Eravate presenti anche nei campi della cittadinanza?

"Erano 40 i campi anche autogestiti: in ognuno abbiamo garantito un presidio sanitario occupandoci di 16.000 persone. Gli stessi medici di medicina generale che avevano perso i loro ambulatori per i crolli si sono messi a disposizione".

Qual è stato il momento più difficile per lei?

"Sicuramente le prime ore quando eravamo tutti impauriti e spaesati. I primi 10-15 giorni sono stati quelli della ‘fase eroica’: la risposta è stata immediata. Una delle cose più belle che ricordo è stato proprio il rapporto diretto con la popolazione, con vero spirito di squadra".

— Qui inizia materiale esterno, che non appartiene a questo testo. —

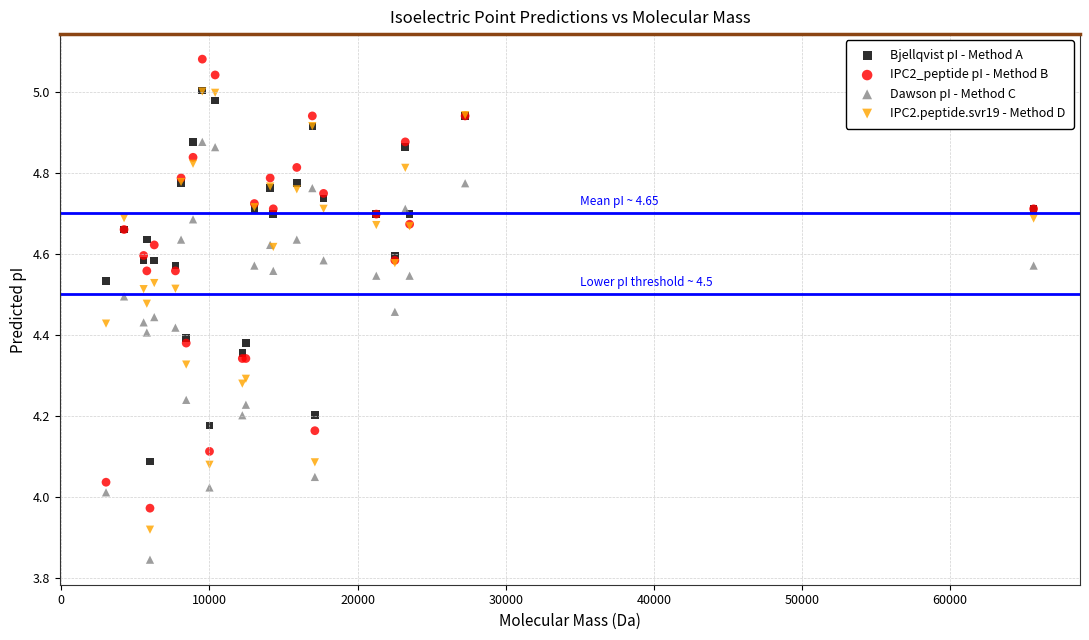

What are all the series names shown in the legend?

Bjellqvist pI - Method A, IPC2_peptide pI - Method B, Dawson pI - Method C, IPC2.peptide.svr19 - Method D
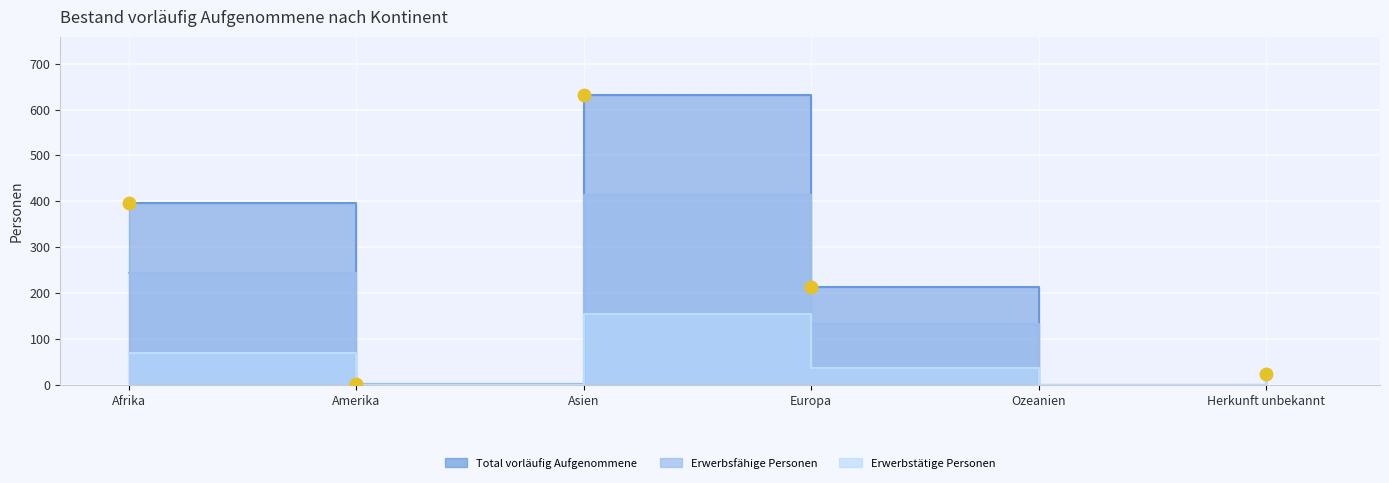

List the series in order of their overall mean, highest first.

Total vorläufig Aufgenommene, Erwerbsfähige Personen, Erwerbstätige Personen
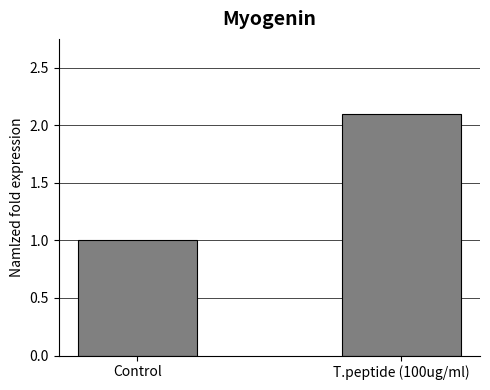

What is the sum of the values at Control and T.peptide (100ug/ml)?

3.1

L’attuale direttrice del Pronto soccorso dell’ospedale di Mirandola, Sonia Menghini, nel 2012 lavorava già nel reparto. "Mi sono resa veramente conto di quanto fosse drammatica la situazione quando sono arrivata in ospedale e ho visto barelle ovunque. L’immagine che più mi colpiva era quella degli anziani: al di là del soccorso medico, vedevo nel loro sguardo il vuoto unito a un’enorme paura. Ho capito che il nostro compito era quello non solo di prestare l’assistenza sanitaria ma anche psicologica. Ho messo da parte la mia paura per prendermi cura di loro, e così molti altri colleghi". Per documentare lo sforzo della sanità dopo il sisma, l’Ausl ha prodotto un documentario intitolato ’Negli occhi di tutti’ che raccoglie varie testimonianze.